The site allows visitors to choose whether they feel they can survive this coming Saturday without computers. As of Thursday evening, more than 52,000 people worldwide said they would.
Taylor said he hopes the number will reach 100,000.
He said the idea came about over lunch with Bystrov, a computer programmer.
“He was saying he never gets a day where he can leave his computer and shut it down,” Taylor said. “He thought it’d be great if on one day everybody could just turn it off and remember the more important things in life.”
He said the event has garnered attention from news sources across the globe and people in more than 200 countries have visited the site.
Thomas Misa is the director of the Charles Babbage Institute, a University center that researches the history and impact of information technology.
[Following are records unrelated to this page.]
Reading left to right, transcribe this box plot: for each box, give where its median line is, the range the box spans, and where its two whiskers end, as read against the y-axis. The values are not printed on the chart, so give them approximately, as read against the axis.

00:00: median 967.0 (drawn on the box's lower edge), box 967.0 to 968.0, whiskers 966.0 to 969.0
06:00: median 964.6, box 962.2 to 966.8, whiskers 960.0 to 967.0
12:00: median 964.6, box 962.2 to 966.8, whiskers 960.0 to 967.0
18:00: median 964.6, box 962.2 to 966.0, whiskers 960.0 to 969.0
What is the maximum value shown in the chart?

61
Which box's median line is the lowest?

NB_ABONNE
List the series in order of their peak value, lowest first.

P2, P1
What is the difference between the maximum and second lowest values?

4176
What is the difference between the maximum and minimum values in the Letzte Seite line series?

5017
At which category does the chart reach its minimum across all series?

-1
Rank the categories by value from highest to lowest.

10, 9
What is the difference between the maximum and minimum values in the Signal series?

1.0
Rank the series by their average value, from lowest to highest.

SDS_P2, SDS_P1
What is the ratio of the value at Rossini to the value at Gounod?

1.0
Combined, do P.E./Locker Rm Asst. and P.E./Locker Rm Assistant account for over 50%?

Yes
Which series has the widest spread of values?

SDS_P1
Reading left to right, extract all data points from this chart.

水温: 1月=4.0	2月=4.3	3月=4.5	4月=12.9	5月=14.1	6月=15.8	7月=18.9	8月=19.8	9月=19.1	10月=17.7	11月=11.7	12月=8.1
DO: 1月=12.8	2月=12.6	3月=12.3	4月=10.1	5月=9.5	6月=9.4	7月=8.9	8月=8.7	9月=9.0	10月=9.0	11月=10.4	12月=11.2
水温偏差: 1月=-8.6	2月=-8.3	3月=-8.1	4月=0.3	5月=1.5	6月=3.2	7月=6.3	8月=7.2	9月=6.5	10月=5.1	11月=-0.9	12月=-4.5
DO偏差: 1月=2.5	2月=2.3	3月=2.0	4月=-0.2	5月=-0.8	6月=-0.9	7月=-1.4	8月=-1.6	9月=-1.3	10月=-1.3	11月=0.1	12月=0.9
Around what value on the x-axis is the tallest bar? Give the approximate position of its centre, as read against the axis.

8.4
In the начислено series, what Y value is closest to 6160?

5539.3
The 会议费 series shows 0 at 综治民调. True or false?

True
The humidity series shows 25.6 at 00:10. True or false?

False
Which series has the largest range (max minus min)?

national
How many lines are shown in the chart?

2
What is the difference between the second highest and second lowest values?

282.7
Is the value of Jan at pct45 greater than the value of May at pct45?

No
He said computers and personal technologies like cell phones and iPods have become unavoidable.
“It’s like anything else, you probably only notice something when it’s not there,” he said. “Because it’s become so pervasive, you almost need some sort of provocation like this to sort of shock people into thinking, ‘Yeah that’s right, I’m really plugged in.’ “
Misa said he likes Taylor and Bystrov’s idea, but said some people use the technologies as social aids.
“This kind of electronic mediation of personal relationships both helps out relationships and may also subvert them,” he said.
According to Bernard Gulachek, director of the Office of Information Technology, there are approximately 60,000 active computer network connections across the University’s Twin Cities campus.
He said it is difficult to know how many computers University staff, faculty and students use because they are purchased by individual departments and not cataloged by a central department.
Art and art history sophomore Drake McDougall said he wouldn’t have any problem powering down Saturday.
“I went through spring break looking at a computer about three times,” he said.
He added that Florida sunshine might have made going without technology a bit easier.
McDougall said he thinks social network sites like Facebook help students stay in touch when snow and cold make it unpleasant outside.
“It kind of makes winter bearable,” he said.
Senior microbiology student Matt Skinner said going without a computer for a day wouldn’t be too challenging.
“I don’t really know anybody who has to be with a computer,” he said.
Taylor said he plans to organize feedback about Shutdown Day on the Web site.
“After Shutdown Day, we’ll invite people to give us their comments on how their experience went,” he said. “If the response is positive to that, we’ll organize one for the following year.”